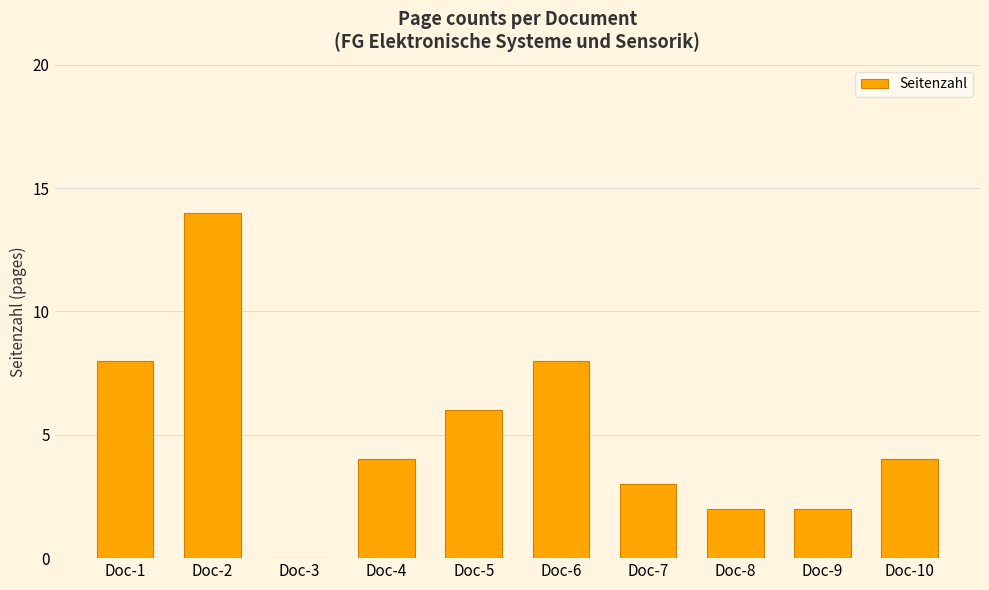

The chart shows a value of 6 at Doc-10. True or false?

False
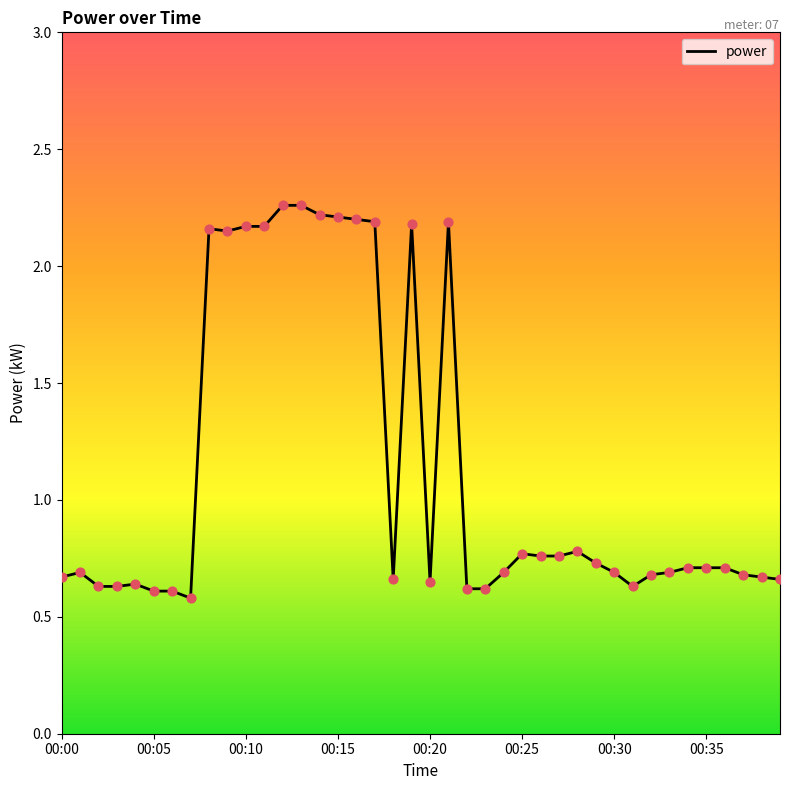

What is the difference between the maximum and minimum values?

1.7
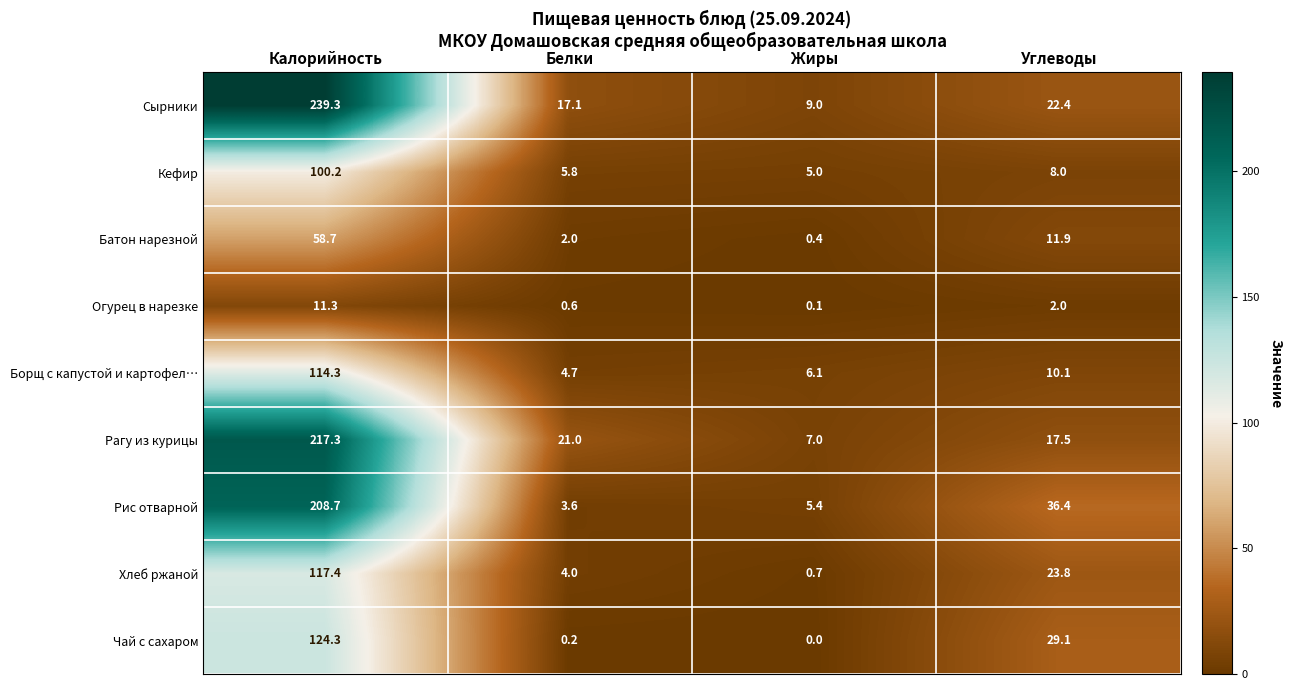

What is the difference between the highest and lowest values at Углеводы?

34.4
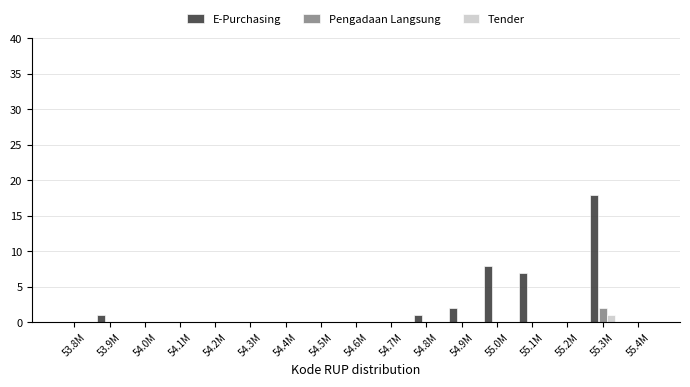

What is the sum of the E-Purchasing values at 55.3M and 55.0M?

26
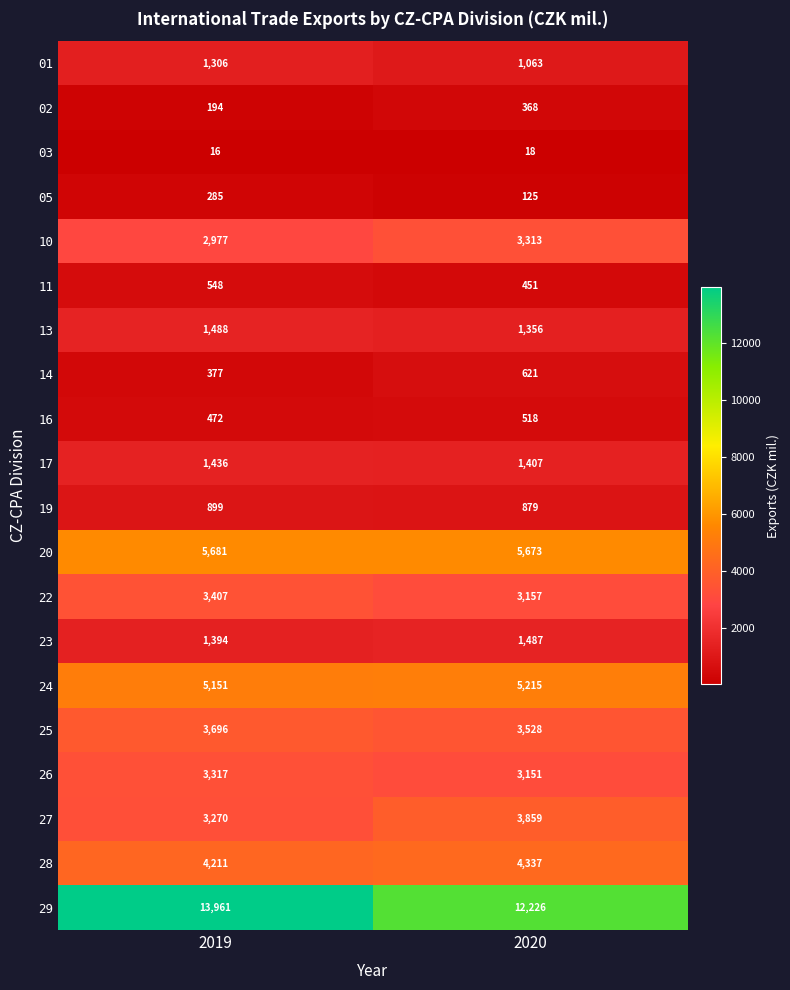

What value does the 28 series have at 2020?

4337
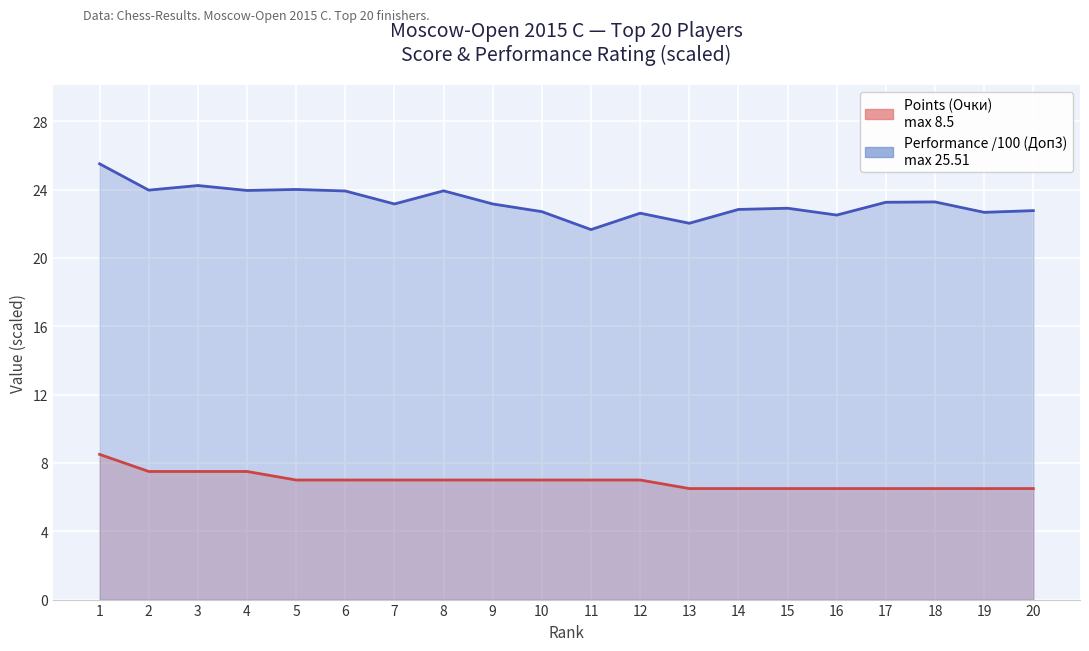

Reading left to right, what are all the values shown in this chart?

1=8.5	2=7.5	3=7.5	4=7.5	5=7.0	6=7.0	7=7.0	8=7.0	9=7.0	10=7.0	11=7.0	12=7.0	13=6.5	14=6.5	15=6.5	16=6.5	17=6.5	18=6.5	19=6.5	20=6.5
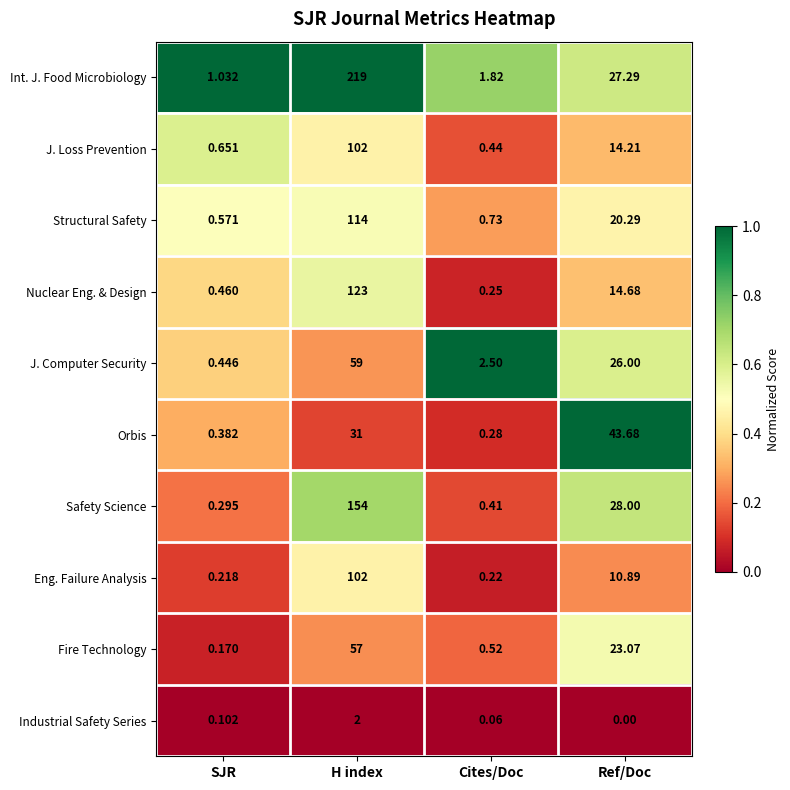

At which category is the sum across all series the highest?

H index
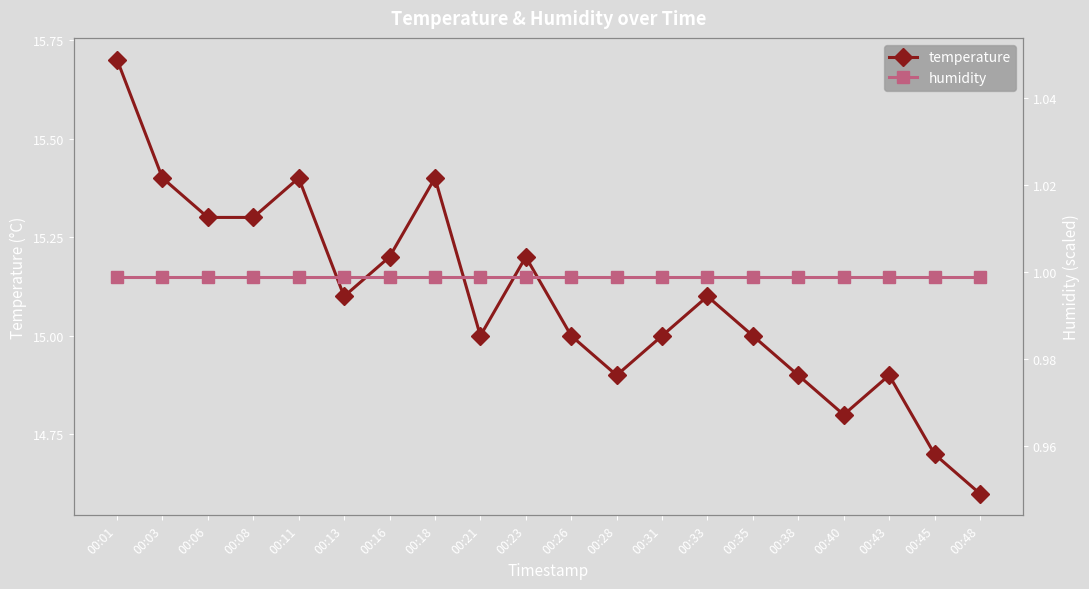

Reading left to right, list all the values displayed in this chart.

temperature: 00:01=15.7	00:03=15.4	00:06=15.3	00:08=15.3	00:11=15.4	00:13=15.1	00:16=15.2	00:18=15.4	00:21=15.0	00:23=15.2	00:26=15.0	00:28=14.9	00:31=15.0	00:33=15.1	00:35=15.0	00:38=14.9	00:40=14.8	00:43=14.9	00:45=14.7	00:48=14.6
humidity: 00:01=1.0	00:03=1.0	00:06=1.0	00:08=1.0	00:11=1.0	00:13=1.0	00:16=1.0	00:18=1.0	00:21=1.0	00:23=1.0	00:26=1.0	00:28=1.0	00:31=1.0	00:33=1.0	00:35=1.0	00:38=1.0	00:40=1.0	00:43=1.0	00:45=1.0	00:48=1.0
* * * * * * *
▶ [What needs to be done]: In the entries from the line containing "What value does the 28 series have at 2020?" through the line containing "Reading left to right, list", change "Reading" to "Scanning" and give those lines again with nothing else altered. Leave the pictures out of your answer.

▶ [Response area]:
What value does the 28 series have at 2020?

4337

Scanning left to right, what are all the values shown in this chart?

1=8.5	2=7.5	3=7.5	4=7.5	5=7.0	6=7.0	7=7.0	8=7.0	9=7.0	10=7.0	11=7.0	12=7.0	13=6.5	14=6.5	15=6.5	16=6.5	17=6.5	18=6.5	19=6.5	20=6.5

At which category is the sum across all series the highest?

H index

Scanning left to right, list all the values displayed in this chart.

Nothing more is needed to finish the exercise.